# (YET ANOTHER) Apple Hardware Test Error Code



## segfault (Aug 25, 2008)

Hi...

Unfortunately my son dropped a glass of coke near my MacBook (2nd Generation), near its left side. As far as i saw, since the macbook was not so near the table, looked like the coke didn't get inside it.

However, after that, i'm experiencing some random reboots while using Mac OS. I ran the Apple Hardware Test, and got the following error:

4SNS/1/4000000: TBOT

As i searched around, looks like its related to the logic board. But what does mean the "TBOT" part of the error code? 

My macbook is not recognizing the battery anymore, however i'm able to use Linux while plugged in, so i thought that could be related to some battery or thermal sensor.

Thanks for any help.


----------



## Giaguara (Aug 25, 2008)

Could be thermal sensor if I remember correct.

Any luck in recalibrating battery (http://docs.info.apple.com/article.html?path=Mac/10.4/en/mh2339.html) or getting it even just recognized with reset PRAM?


----------



## segfault (Aug 25, 2008)

Nahh... it doesn't even recognize my battery.
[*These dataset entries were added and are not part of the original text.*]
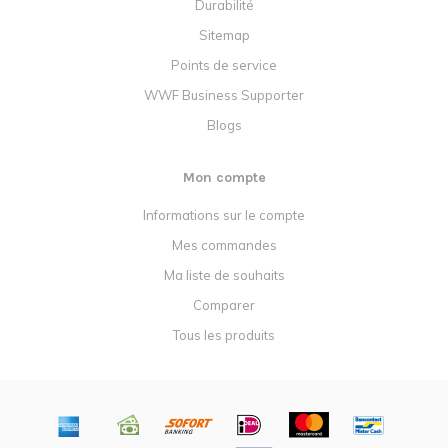
Durabilité
Sitemap
Points de service
WWF Business Supporter
Blogs
Mon compte
Informations sur le compte
Mes commandes
Ma liste de souhaits
Comparer
Tous les produits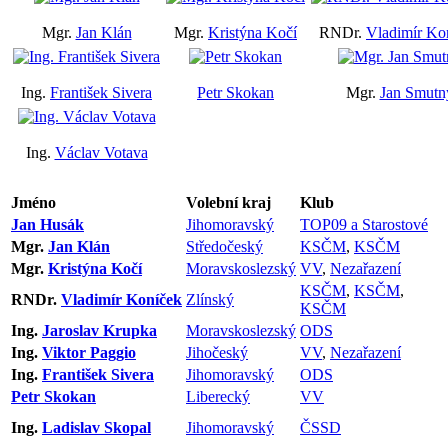
Mgr.
Jan Klán
Mgr.
Kristýna Kočí
RNDr.
Vladimír Ko
Ing.
František Sivera
Petr Skokan
Mgr.
Jan Smutn
Ing.
Václav Votava
Jméno
Volební kraj
Klub
Jan Husák
Jihomoravský
TOP09 a Starostové
Mgr.
Jan Klán
Středočeský
KSČM
,
KSČM
Mgr.
Kristýna Kočí
Moravskoslezský
VV
,
Nezařazení
KSČM
,
KSČM
,
RNDr.
Vladimír Koníček
Zlínský
KSČM
Ing.
Jaroslav Krupka
Moravskoslezský
ODS
Ing.
Viktor Paggio
Jihočeský
VV
,
Nezařazení
Ing.
František Sivera
Jihomoravský
ODS
Petr Skokan
Liberecký
VV
Ing.
Ladislav Skopal
Jihomoravský
ČSSD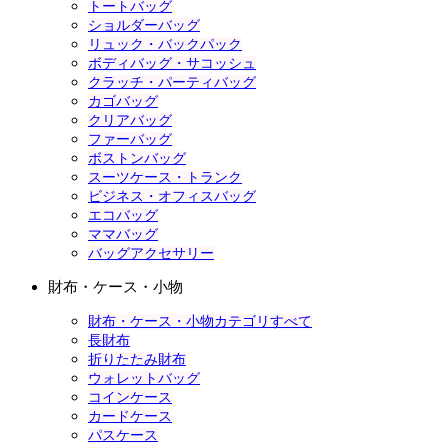
トートバッグ
ショルダーバッグ
リュック・バックパック
ボディバッグ・サコッシュ
クラッチ・パーティバッグ
カゴバッグ
クリアバッグ
ファーバッグ
ボストンバッグ
スーツケース・トランク
ビジネス・オフィスバッグ
エコバッグ
ママバッグ
バッグアクセサリー
財布・ケース・小物
財布・ケース・小物カテゴリすべて
長財布
折りたたみ財布
ウォレットバッグ
コインケース
カードケース
パスケース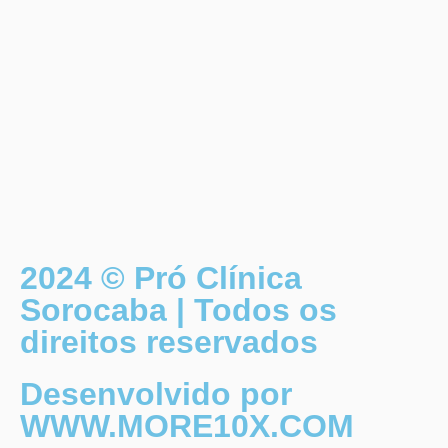
2024 © Pró Clínica
Sorocaba | Todos os
direitos reservados
Desenvolvido por
WWW.MORE10X.COM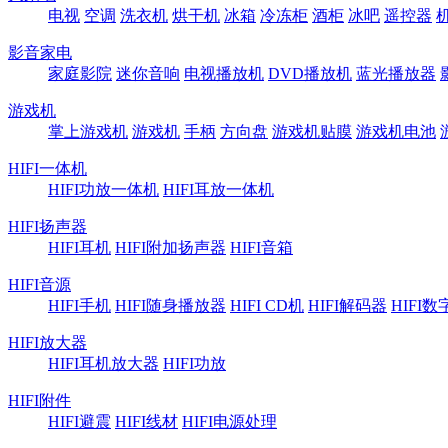
电视
空调
洗衣机
烘干机
冰箱
冷冻柜
酒柜
冰吧
遥控器
影音家电
家庭影院
迷你音响
电视播放机
DVD播放机
蓝光播放器
游戏机
掌上游戏机
游戏机
手柄
方向盘
游戏机贴膜
游戏机电池
HIFI一体机
HIFI功放一体机
HIFI耳放一体机
HIFI扬声器
HIFI耳机
HIFI附加扬声器
HIFI音箱
HIFI音源
HIFI手机
HIFI随身播放器
HIFI CD机
HIFI解码器
HIFI
HIFI放大器
HIFI耳机放大器
HIFI功放
HIFI附件
HIFI避震
HIFI线材
HIFI电源处理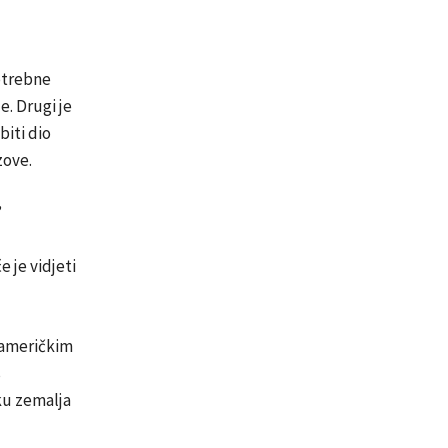
potrebne
e. Drugi je
biti dio
zove.
”
 je vidjeti
 američkim
s
iku zemalja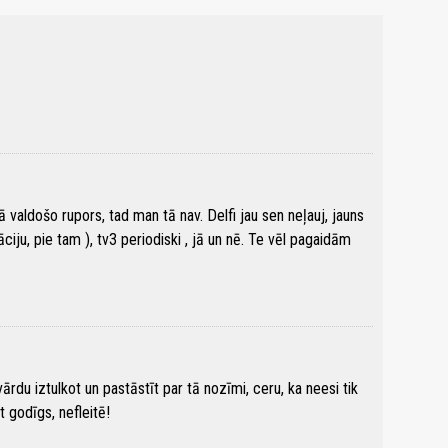
ā valdošo rupors, tad man tā nav. Delfi jau sen neļauj, jauns
zāciju, pie tam ), tv3 periodiski , jā un nē. Te vēl pagaidām
vārdu iztulkot un pastāstīt par tā nozīmi, ceru, ka neesi tik
t godīgs, nefleitē!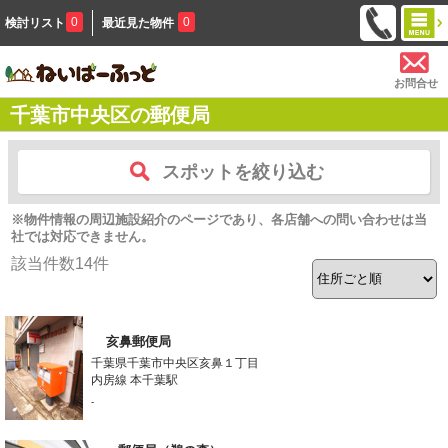
0
0
検討リスト
最近見た物件
お問合せ
千葉市中央区の郵便局
スポットを絞り込む
※物件情報の周辺施設紹介のページであり、各店舗への問い合わせは当
社では対応できません。
該当件数
14
件
亥鼻郵便局
千葉県千葉市中央区亥鼻１丁目
内房線 本千葉駅
-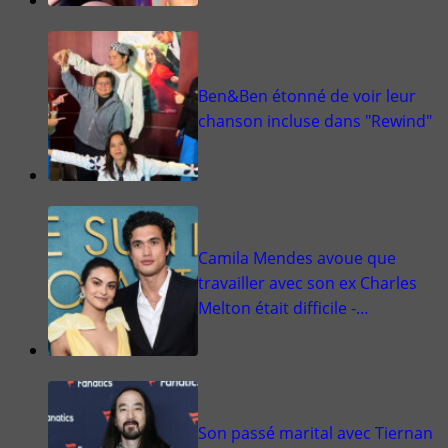
Ben&Ben étonné de voir leur
chanson incluse dans "Rewind"
Camila Mendes avoue que
travailler avec son ex Charles
Melton était difficile -…
Son passé marital avec Tiernan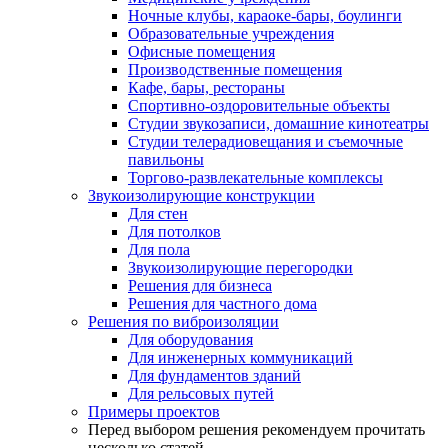
Ночные клубы, караоке-бары, боулинги
Образовательные учреждения
Офисные помещения
Производственные помещения
Кафе, бары, рестораны
Спортивно-оздоровительные объекты
Студии звукозаписи, домашние кинотеатры
Студии телерадиовещания и съемочные
павильоны
Торгово-развлекательные комплексы
Звукоизолирующие конструкции
Для стен
Для потолков
Для пола
Звукоизолирующие перегородки
Решения для бизнеса
Решения для частного дома
Решения по виброизоляции
Для оборудования
Для инженерных коммуникаций
Для фундаментов зданий
Для рельсовых путей
Примеры проектов
Перед выбором решения рекомендуем прочитать
несколько статей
Tried removing everything (even the battery), pressing the power button for 5 secs or so, and plugging everying again... no help.


----------



## Satcomer (Aug 25, 2008)

If you don't have AppleCare on it anymore a cheap company (in the States) for MacBook and Macbook Pro repair is MacService.com.


----------



## Hughvane (Aug 25, 2008)

Or iFixit http://www.ifixit.com/


----------



## segfault (Aug 26, 2008)

Yes, but unfortunately i'm not in the US. I just want to know what the error code means, if i can buy a part (probably the battery one) and change myself, or i'm totally screwed, hehe.


----------



## Hughvane (Aug 26, 2008)

Does this help you? http://discussions.apple.com/thread.jspa?threadID=1450379&tstart=70

And the thing about that ifixit site is that _you_ do the fixing, they tell you how.


----------